Kauffman, who also helmed a revival of the play in Chicago in 2016, is impressed with how “fully fledged” the Brustein character is.
“Who are the cultural icons who have sort of articulated the Jew in our culture in the last 50 years or 60 years, you know?” she said. “Brustein is not a caricature of a Woody Allen character, he’s not even ‘Curb your Enthusiasm’ or a Jerry Seinfeld character. He’s a fully drawn character.”
Isaac, who is of mainly Guatemalan and Cuban heritage, has played Jewish characters before, including a formerly Orthodox man in an Israeli director’s remake of the classic film “Scenes From a Marriage.” In the lead-up to this play, he has largely avoided getting caught in headlines focused on the “Jewface” debate, over whether non-Jewish actors should be allowed to play Jewish characters on stage and screen.
But when asked about the responsibility of playing a Jewish character in a New York Times interview, Isaac referenced the fact that he has some Jewish heritage on his father’s side.
-.-.-
**Problems and tasks:**
- a) Revise the passage about the play between "Kauffman, who also" and "stage and screen.", inclusive, changing "Jewish" to "Jewish-American".
- b) Answer these questions using the passage about the play:
(i) In what city did Kauffman direct a 2016 revival of the play?
(ii) What is Isaac's main heritage?
(iii) In which newspaper's interview did Isaac mention his Jewish heritage?

**Stored data:**
-.-.-
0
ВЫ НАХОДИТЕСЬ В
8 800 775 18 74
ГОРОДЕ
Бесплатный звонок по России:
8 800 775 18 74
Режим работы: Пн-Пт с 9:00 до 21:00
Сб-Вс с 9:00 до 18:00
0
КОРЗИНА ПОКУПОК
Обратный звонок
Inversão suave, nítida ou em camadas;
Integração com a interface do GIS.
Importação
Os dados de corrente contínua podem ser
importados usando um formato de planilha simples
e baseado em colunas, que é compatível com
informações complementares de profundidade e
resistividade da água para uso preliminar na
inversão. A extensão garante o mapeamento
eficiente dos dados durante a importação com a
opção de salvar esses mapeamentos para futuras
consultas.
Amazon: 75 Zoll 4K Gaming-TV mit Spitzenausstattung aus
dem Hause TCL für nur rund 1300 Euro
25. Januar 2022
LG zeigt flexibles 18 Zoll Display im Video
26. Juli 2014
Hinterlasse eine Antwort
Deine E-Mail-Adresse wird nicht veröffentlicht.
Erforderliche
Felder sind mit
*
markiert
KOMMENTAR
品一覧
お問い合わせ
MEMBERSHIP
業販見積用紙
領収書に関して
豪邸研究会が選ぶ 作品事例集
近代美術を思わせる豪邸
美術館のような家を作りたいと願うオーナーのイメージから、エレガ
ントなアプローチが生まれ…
-.-.-
**Results of the exercise:**
- a)
Kauffman, who also helmed a revival of the play in Chicago in 2016, is impressed with how “fully fledged” the Brustein character is.
“Who are the cultural icons who have sort of articulated the Jew in our culture in the last 50 years or 60 years, you know?” she said. “Brustein is not a caricature of a Woody Allen character, he’s not even ‘Curb your Enthusiasm’ or a Jerry Seinfeld character. He’s a fully drawn character.”
Isaac, who is of mainly Guatemalan and Cuban heritage, has played Jewish-American characters before, including a formerly Orthodox man in an Israeli director’s remake of the classic film “Scenes From a Marriage.” In the lead-up to this play, he has largely avoided getting caught in headlines focused on the “Jewface” debate, over whether non-Jewish-American actors should be allowed to play Jewish-American characters on stage and screen.

- b)
(i) Chicago
(ii) Mainly Guatemalan and Cuban
(iii) The New York Times